EXERCISE INPUT:
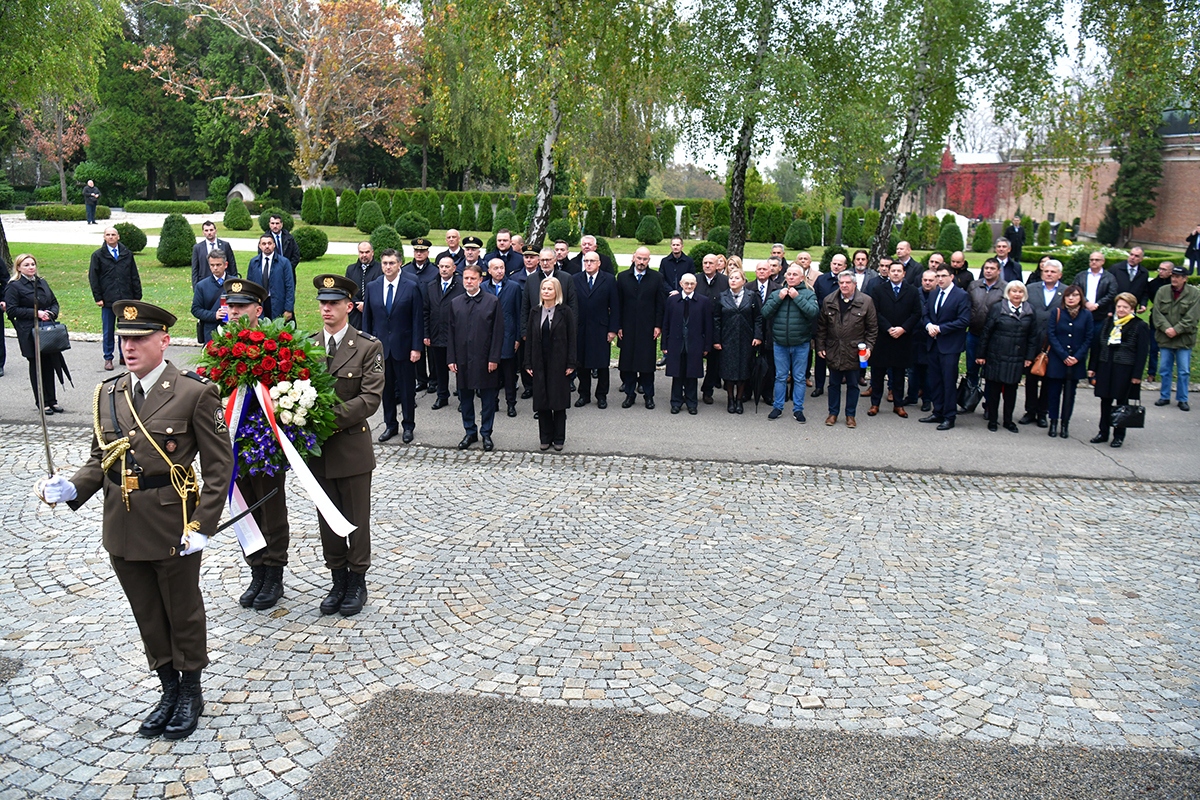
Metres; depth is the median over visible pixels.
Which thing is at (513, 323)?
man
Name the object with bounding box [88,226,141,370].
man
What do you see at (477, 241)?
man
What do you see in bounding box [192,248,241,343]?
man
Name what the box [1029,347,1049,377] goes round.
handbag
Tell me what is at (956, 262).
man
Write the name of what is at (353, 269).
man
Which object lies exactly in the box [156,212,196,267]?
round shrub
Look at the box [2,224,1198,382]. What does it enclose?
lawn
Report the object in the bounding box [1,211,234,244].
gravel path
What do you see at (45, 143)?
tree
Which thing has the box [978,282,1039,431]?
woman
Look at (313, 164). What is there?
autumn tree
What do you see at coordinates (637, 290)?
man
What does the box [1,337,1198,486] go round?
asphalt road
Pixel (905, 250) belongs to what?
man
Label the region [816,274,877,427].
man
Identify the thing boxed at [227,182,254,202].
stone monument
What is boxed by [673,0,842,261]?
birch tree
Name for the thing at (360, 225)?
shrub
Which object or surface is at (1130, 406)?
handbag
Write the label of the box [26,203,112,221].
hedge
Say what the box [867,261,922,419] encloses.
man
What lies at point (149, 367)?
soldier
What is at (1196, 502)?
cobblestone pavement
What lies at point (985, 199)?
ivy
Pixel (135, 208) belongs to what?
hedge
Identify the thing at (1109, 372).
woman
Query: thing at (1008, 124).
sky
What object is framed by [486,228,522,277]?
man
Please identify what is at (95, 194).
person
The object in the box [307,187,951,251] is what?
hedge
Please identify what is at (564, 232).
round shrub
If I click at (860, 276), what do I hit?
man
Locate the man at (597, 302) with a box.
[570,246,619,408]
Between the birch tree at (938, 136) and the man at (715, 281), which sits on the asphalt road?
the man at (715, 281)
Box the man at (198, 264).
[189,219,236,288]
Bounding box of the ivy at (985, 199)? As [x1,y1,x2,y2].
[933,153,1004,223]
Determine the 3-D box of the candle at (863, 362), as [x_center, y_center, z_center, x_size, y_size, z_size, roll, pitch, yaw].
[2.678,-0.440,10.213,0.145,0.302,0.146,2,13,4]
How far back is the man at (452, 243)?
12.70 m
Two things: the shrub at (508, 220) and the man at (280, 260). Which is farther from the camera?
the shrub at (508, 220)
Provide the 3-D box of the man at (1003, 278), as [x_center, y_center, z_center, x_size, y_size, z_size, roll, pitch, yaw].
[5.107,-1.372,12.866,0.578,1.293,0.573,-7,15,-30]
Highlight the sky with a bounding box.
[672,0,1120,181]
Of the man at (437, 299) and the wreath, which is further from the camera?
the man at (437, 299)
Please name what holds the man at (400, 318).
on the asphalt road
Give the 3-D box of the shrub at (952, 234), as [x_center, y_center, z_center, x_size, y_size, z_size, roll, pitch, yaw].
[10.884,-5.023,31.133,0.892,1.185,0.880,11,16,38]
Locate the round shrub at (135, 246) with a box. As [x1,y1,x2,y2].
[115,222,146,253]
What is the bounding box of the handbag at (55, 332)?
[36,320,70,354]
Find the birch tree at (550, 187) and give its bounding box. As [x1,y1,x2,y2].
[421,0,678,244]
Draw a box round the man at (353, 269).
[343,241,377,327]
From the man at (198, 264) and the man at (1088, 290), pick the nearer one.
the man at (1088, 290)
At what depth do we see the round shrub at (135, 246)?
24.65 m
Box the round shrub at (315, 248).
[292,226,329,261]
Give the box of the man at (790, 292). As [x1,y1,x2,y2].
[761,263,818,422]
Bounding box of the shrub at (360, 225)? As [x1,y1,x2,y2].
[355,200,384,234]
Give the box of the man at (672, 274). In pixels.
[658,236,695,294]
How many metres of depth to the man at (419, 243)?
12.22 m
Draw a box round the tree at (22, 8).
[0,0,115,217]
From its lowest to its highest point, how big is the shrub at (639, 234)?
1.068 m
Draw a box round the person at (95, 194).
[83,178,99,223]
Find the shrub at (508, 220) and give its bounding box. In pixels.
[491,206,520,236]
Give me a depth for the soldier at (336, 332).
5.42 m
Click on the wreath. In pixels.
(306, 376)
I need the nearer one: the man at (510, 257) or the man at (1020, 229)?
the man at (510, 257)
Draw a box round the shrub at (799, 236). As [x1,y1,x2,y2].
[784,218,816,249]
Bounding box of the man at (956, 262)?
[947,251,973,292]
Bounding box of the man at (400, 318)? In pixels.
[362,249,423,443]
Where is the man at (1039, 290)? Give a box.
[1020,254,1066,426]
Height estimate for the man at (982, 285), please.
1.518 m
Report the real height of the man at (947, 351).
1.591 m
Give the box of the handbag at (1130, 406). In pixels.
[1110,402,1145,428]
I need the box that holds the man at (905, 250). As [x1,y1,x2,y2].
[893,240,924,289]
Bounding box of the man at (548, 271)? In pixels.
[523,246,571,310]
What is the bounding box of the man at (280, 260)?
[248,235,297,326]
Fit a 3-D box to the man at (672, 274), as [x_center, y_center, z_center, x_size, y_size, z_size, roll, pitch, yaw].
[1.001,-1.387,12.873,0.556,1.323,0.578,2,13,4]
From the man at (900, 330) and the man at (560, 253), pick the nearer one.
the man at (900, 330)
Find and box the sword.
[32,276,55,481]
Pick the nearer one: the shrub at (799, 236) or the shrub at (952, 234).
the shrub at (952, 234)
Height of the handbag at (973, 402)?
0.380 m
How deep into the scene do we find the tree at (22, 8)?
21.21 m
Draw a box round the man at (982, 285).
[965,257,1007,393]
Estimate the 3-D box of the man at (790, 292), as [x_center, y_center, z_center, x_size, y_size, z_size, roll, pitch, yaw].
[1.972,-0.600,10.359,0.624,1.530,0.608,13,17,41]
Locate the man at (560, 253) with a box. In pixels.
[550,239,574,275]
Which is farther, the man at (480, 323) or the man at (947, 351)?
the man at (947, 351)
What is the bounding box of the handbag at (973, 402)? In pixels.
[956,372,982,413]
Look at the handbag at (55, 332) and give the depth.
9.72 m
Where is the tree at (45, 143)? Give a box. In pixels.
[15,93,89,200]
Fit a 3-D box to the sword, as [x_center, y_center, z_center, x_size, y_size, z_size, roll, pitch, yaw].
[-2.609,-0.058,4.664,0.095,0.811,0.426,-6,14,-27]
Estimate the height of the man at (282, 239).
1.448 m
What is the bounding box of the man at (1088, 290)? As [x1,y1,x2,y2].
[1071,250,1116,361]
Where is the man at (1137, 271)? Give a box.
[1113,247,1149,312]
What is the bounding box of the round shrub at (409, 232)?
[393,211,431,239]
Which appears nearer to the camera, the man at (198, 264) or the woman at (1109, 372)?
the woman at (1109, 372)
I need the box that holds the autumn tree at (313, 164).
[134,0,420,189]
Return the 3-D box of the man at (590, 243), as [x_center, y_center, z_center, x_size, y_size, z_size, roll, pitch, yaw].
[-0.166,-1.470,13.156,0.553,1.276,0.806,2,13,4]
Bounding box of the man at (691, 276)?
[660,271,715,414]
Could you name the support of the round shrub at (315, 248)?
on the lawn at (179, 276)
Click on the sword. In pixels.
(45, 432)
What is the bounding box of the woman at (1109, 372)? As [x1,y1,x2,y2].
[1088,291,1148,445]
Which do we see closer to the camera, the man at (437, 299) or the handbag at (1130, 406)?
the handbag at (1130, 406)
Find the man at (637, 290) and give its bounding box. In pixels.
[615,246,665,409]
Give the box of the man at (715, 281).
[698,253,729,403]
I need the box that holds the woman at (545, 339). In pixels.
[524,277,577,451]
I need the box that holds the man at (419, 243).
[404,238,433,283]
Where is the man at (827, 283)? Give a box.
[814,252,847,298]
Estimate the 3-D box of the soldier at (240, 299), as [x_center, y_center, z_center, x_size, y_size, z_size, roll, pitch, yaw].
[-1.943,0.172,5.641,0.601,1.872,0.782,-1,13,-9]
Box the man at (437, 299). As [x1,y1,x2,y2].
[421,254,464,410]
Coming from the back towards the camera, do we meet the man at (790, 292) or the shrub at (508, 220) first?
the shrub at (508, 220)
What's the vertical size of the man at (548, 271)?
1.290 m
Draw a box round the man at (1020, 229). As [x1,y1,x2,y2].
[1004,215,1026,255]
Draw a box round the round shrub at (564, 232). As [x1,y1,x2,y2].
[546,217,578,242]
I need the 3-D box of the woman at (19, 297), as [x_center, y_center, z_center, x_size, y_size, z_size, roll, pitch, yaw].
[-5.518,-0.623,9.783,0.551,1.453,0.723,-8,16,-35]
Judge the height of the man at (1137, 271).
1.286 m
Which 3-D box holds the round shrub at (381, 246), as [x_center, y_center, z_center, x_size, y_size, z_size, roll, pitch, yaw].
[-5.467,-3.970,25.369,0.902,0.933,0.916,-10,17,-39]
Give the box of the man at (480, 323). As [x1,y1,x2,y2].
[446,261,503,451]
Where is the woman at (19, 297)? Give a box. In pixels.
[5,255,71,412]
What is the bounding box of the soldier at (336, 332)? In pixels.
[305,271,384,616]
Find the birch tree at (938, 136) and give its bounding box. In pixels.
[820,0,1070,265]
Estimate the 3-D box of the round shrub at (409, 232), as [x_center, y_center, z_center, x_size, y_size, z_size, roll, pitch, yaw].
[-6.161,-5.656,32.711,1.250,1.000,1.219,6,14,22]
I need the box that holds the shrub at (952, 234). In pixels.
[936,218,963,254]
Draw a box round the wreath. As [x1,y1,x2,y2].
[197,315,338,467]
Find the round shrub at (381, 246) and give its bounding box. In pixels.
[368,223,402,255]
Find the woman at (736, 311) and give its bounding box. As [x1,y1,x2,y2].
[715,269,764,414]
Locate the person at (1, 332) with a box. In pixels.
[0,243,9,376]
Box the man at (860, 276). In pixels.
[849,249,877,293]
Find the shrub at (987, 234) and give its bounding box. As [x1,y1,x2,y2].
[971,220,993,253]
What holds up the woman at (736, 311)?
on the asphalt road
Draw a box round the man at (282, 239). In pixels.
[268,213,299,273]
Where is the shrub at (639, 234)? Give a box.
[634,214,662,244]
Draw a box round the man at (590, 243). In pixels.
[577,234,598,259]
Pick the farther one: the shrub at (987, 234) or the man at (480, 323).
the shrub at (987, 234)
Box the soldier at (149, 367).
[36,298,239,736]
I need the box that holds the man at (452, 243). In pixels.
[439,230,465,267]
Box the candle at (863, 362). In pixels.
[857,342,869,370]
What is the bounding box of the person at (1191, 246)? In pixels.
[1184,225,1199,276]
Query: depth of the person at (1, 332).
11.77 m
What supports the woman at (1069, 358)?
on the asphalt road
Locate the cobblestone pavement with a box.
[0,431,1198,799]
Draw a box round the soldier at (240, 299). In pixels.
[209,273,291,608]
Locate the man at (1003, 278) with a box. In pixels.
[989,237,1023,285]
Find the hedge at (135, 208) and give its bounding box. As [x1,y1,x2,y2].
[123,199,214,214]
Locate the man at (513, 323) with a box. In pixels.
[484,255,523,417]
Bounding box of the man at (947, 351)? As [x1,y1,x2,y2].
[917,267,971,431]
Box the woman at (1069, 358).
[1043,285,1092,438]
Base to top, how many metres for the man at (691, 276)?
1.411 m
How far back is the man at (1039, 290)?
10.22 m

EXERCISE DETAILS:
Repeat exactly the lines of the records from the one containing "What holds up the woman at (736, 311)?" to the last, and include no line outside that stretch.

RESPONSE BOX:
What holds up the woman at (736, 311)?
on the asphalt road
Draw a box round the man at (282, 239). In pixels.
[268,213,299,273]
Where is the shrub at (639, 234)? Give a box.
[634,214,662,244]
Draw a box round the man at (590, 243). In pixels.
[577,234,598,259]
Pick the farther one: the shrub at (987, 234) or the man at (480, 323).
the shrub at (987, 234)
Box the soldier at (149, 367).
[36,298,239,736]
I need the box that holds the man at (452, 243). In pixels.
[439,230,465,267]
Box the candle at (863, 362). In pixels.
[857,342,869,370]
What is the bounding box of the person at (1191, 246)? In pixels.
[1184,225,1199,276]
Query: depth of the person at (1, 332).
11.77 m
What supports the woman at (1069, 358)?
on the asphalt road
Locate the cobblestone pavement with a box.
[0,431,1198,799]
Draw a box round the soldier at (240, 299). In pixels.
[209,273,291,608]
Locate the man at (1003, 278) with a box. In pixels.
[989,237,1023,285]
Find the hedge at (135, 208) and give its bounding box. As [x1,y1,x2,y2].
[123,199,214,214]
Locate the man at (513, 323) with a box. In pixels.
[484,255,523,417]
Bounding box of the man at (947, 351)? As [x1,y1,x2,y2].
[917,267,971,431]
Box the woman at (1069, 358).
[1043,285,1092,438]
Base to top, how many metres for the man at (691, 276)?
1.411 m
How far back is the man at (1039, 290)?
10.22 m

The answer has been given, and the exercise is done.